Le Cap sur l’Ultime destination n’est que très rarement celui grâce auquel nous pouvons tracer un itinéraire et poursuivre notre route…

Il nous est arrivé plus d’une fois, nous sentant sur le point de saisir ce qui aurait pu nous conduire à modifier notre itinéraire ou changer notre cap de détourner rapidement le regard ou de fermer pudiquement les yeux

Car c’est un privilège de l’Impossible et Grand Amour que de pouvoir s’adapter à un nombre indéfini de situations inattendues ou surprenantes sans que soit jamais tarie ou épuisée la Source de ses irremplaçables et parfois très acrobatiques improvisations…

Tantôt grinçante et tantôt lyrique, tantôt ascétique et tantôt luxuriante la poésie qui fleurit dans les marges bariolées de n’importe qu’elle démocratie sera toujours préférable et de loin à celle qui accepte de défiler en bon ordre et en cadence derrière le bruit des bottes de n’importe quel totalitarisme!

Il n’est pas donné à tout le monde de pouvoir retomber en enfance à volonté et si possible au bon endroit!
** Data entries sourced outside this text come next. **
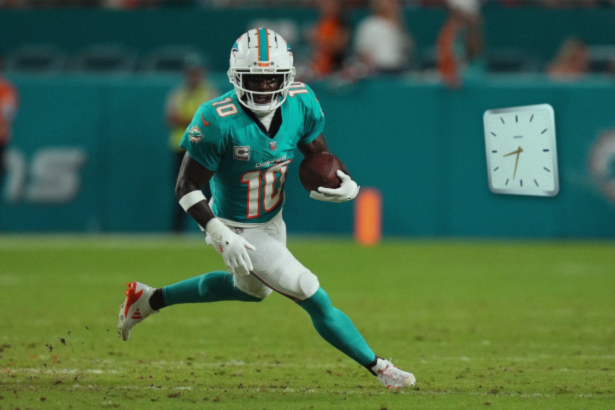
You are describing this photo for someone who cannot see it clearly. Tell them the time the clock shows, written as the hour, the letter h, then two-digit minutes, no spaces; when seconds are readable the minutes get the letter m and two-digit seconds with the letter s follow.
8h33
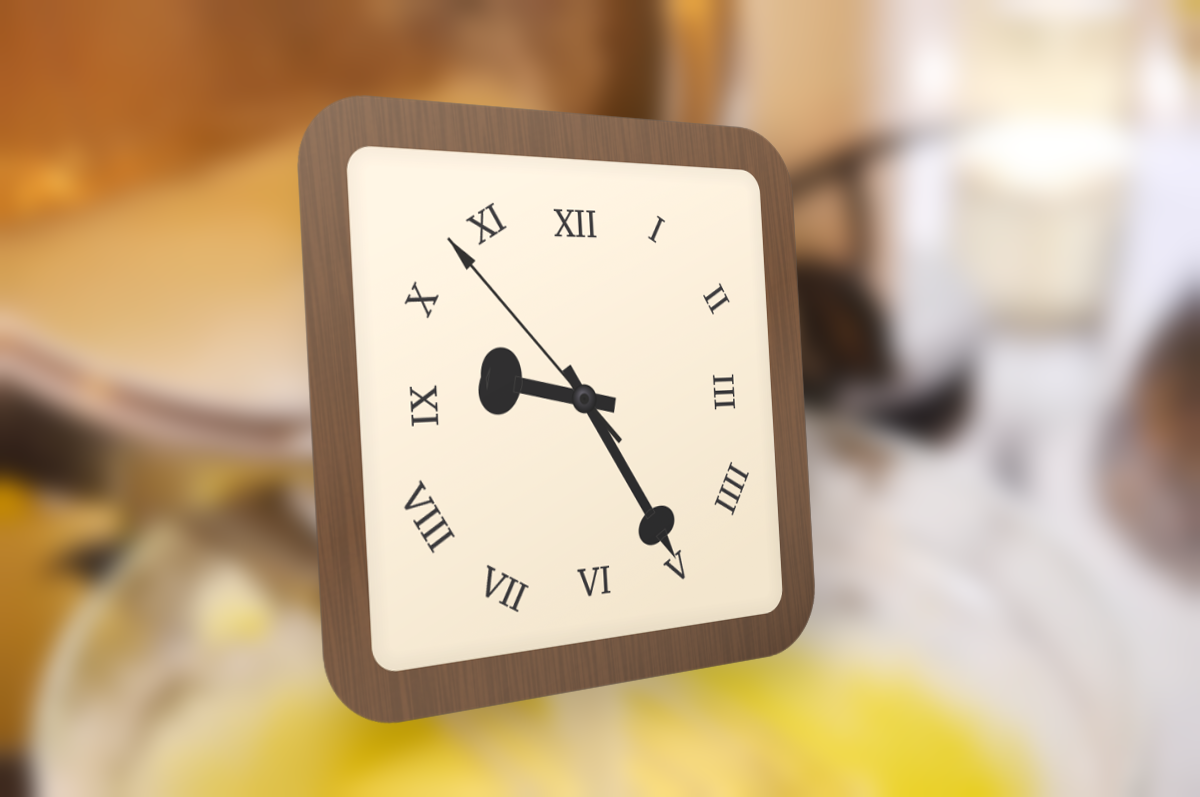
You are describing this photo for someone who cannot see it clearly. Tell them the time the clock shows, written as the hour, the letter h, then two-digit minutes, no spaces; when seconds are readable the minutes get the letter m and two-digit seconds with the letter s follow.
9h24m53s
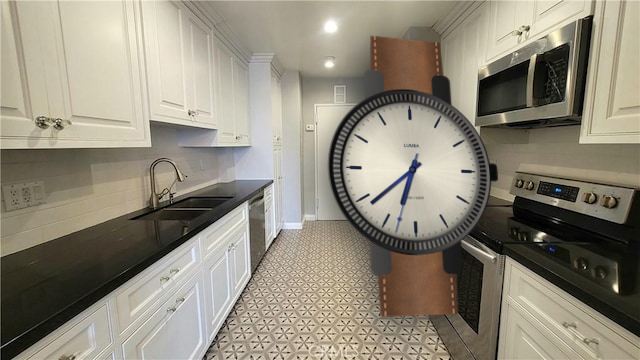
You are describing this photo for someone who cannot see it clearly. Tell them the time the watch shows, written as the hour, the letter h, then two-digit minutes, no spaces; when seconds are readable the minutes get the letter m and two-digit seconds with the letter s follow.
6h38m33s
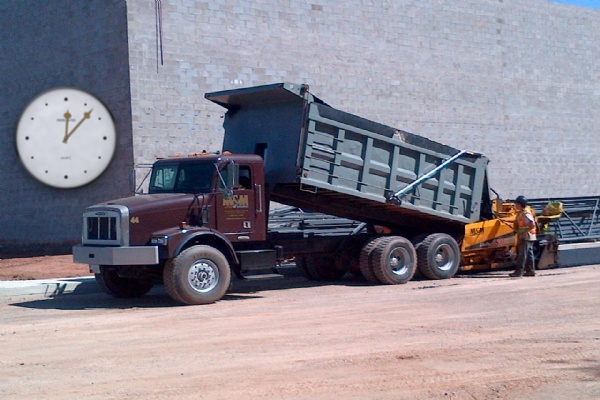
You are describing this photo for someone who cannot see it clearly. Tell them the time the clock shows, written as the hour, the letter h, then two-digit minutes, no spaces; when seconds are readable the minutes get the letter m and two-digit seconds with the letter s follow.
12h07
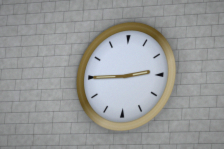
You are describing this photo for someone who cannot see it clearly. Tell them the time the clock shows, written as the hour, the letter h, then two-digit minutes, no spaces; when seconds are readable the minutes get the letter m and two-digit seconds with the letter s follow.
2h45
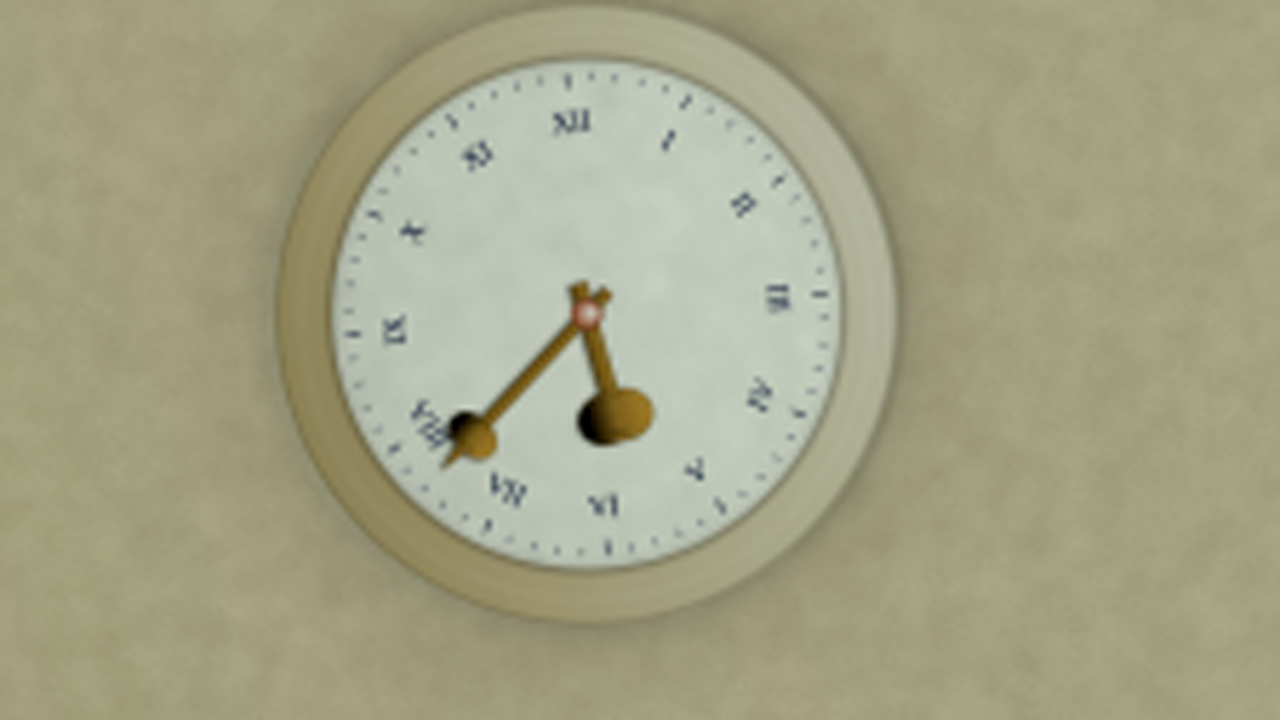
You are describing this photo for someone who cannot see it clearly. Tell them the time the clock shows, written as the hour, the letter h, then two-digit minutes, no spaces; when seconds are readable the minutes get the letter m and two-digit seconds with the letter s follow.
5h38
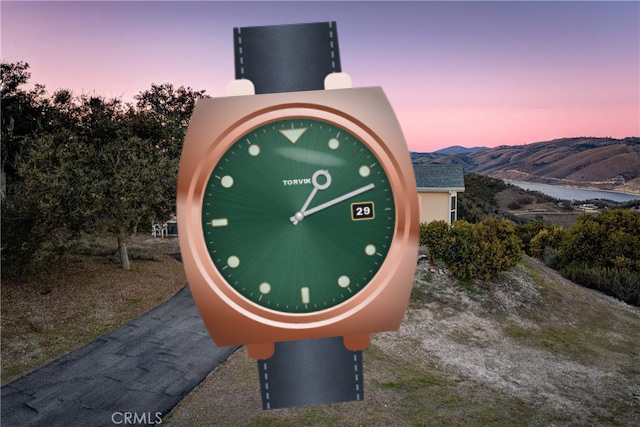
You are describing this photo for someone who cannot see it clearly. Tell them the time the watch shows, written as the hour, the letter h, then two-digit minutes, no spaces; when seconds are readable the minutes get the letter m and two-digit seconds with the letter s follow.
1h12
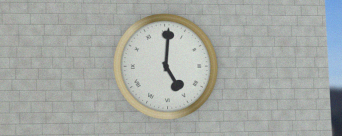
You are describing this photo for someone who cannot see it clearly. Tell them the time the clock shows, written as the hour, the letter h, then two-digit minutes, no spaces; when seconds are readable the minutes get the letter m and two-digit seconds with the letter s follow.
5h01
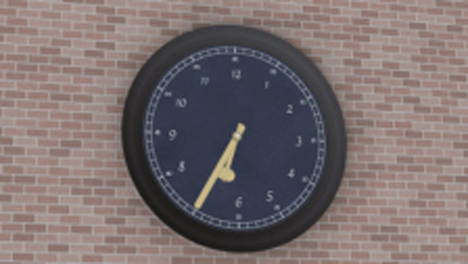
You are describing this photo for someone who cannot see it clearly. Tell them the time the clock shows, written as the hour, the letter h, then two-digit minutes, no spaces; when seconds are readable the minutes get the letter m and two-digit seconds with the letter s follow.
6h35
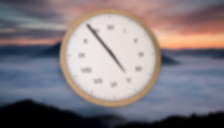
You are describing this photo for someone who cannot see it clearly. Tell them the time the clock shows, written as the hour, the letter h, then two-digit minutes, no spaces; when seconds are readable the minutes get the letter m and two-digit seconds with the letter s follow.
4h54
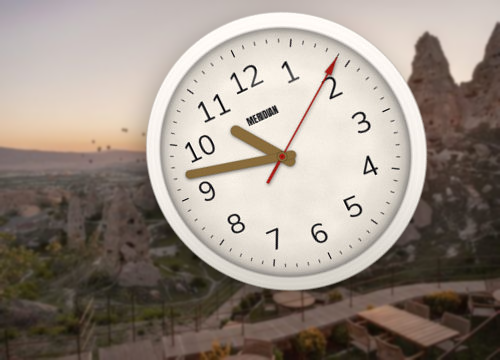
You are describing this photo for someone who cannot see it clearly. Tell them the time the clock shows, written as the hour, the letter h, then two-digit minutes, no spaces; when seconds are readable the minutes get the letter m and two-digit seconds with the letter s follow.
10h47m09s
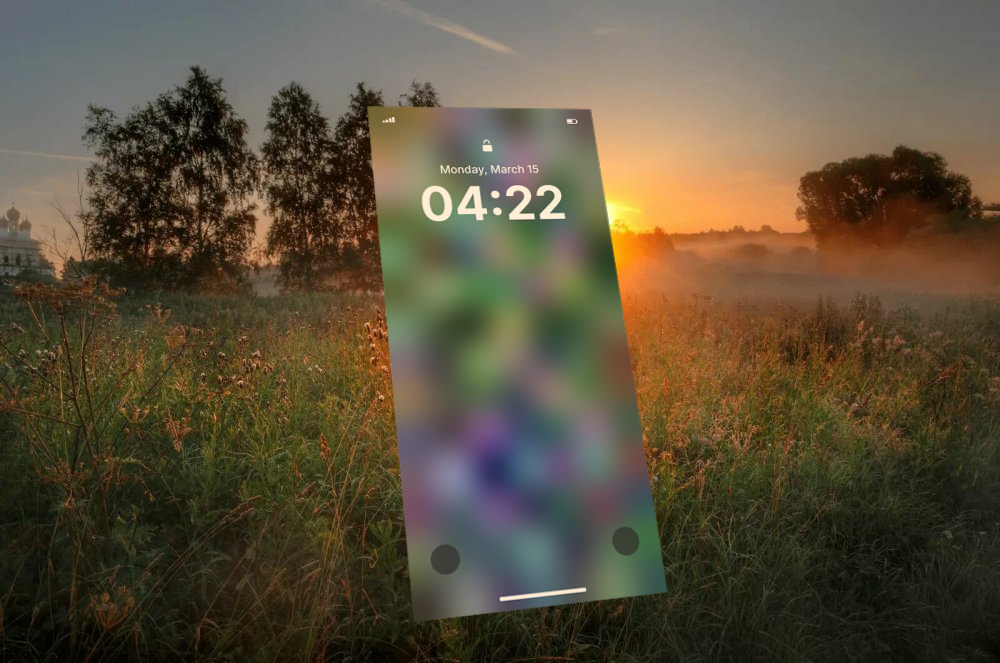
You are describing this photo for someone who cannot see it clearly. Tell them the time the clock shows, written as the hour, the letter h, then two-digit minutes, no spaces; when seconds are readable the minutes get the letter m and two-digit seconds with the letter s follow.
4h22
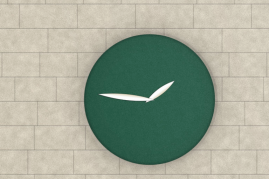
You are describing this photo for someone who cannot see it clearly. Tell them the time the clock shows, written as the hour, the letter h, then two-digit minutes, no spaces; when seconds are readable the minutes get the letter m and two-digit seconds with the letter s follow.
1h46
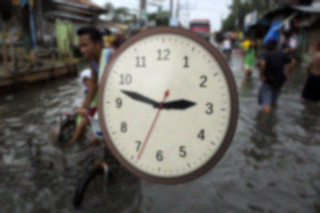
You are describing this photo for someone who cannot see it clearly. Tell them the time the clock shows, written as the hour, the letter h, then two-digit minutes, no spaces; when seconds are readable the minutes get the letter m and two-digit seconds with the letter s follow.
2h47m34s
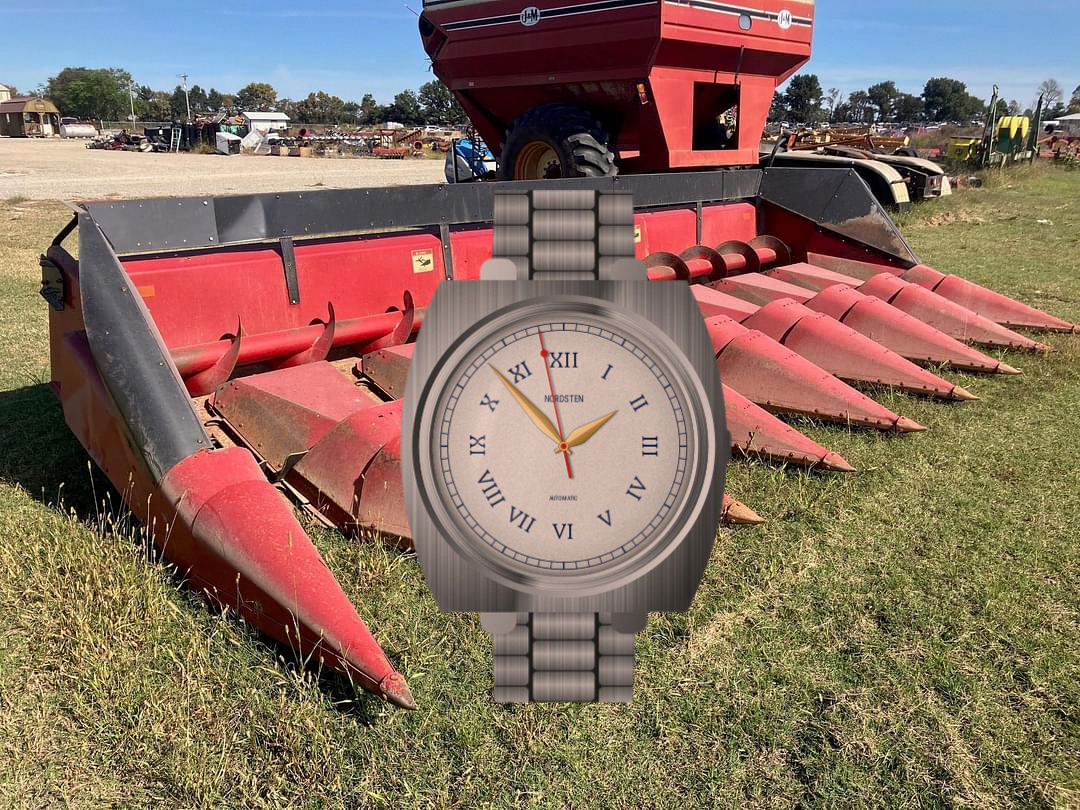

Seul l’arrachement de l’esprit au-dessus de lui-même et surtout de ses propres racines pour l’Ouvrir enfin aux innombrables et foisonnantes perspectives d’un Monde qui ne pourra que l’entraîner, sautant et virevoltant dans le formidable et généreux tourbillon de ses propres métamorphoses…

Le sujet ne transcende l’objet connu et reconnu qu’en se transcendant lui-même tandis que, de son côté et sans même s’en rendre compte l’objet connu continue de déborder le sujet en se débordant lui-même. L’Univers/Monde reste et restera jusqu’au bout le Seul Accueil possible et concevable à la mesure de cette inépuisable et folle chorégraphie!

Car c’est assurément depuis le Tout début que le Seul, imprévisible et Généreux Hasard s’est révélé être tout autant et tout aussi bien à l’Origine de toutes choses qu’à l’Horizon indéfiniment déplacé de ses propres métamorphoses…

Il peut arriver que, suite à un changement de circonstances ce qu’on prenait à tort ou à raison pour de l’amitié se révèle n’être plus qu’une charge ou un fardeau dont on pourra alors juger nécessaire de s’alléger rapidement avant qu’il ne soit trop tard!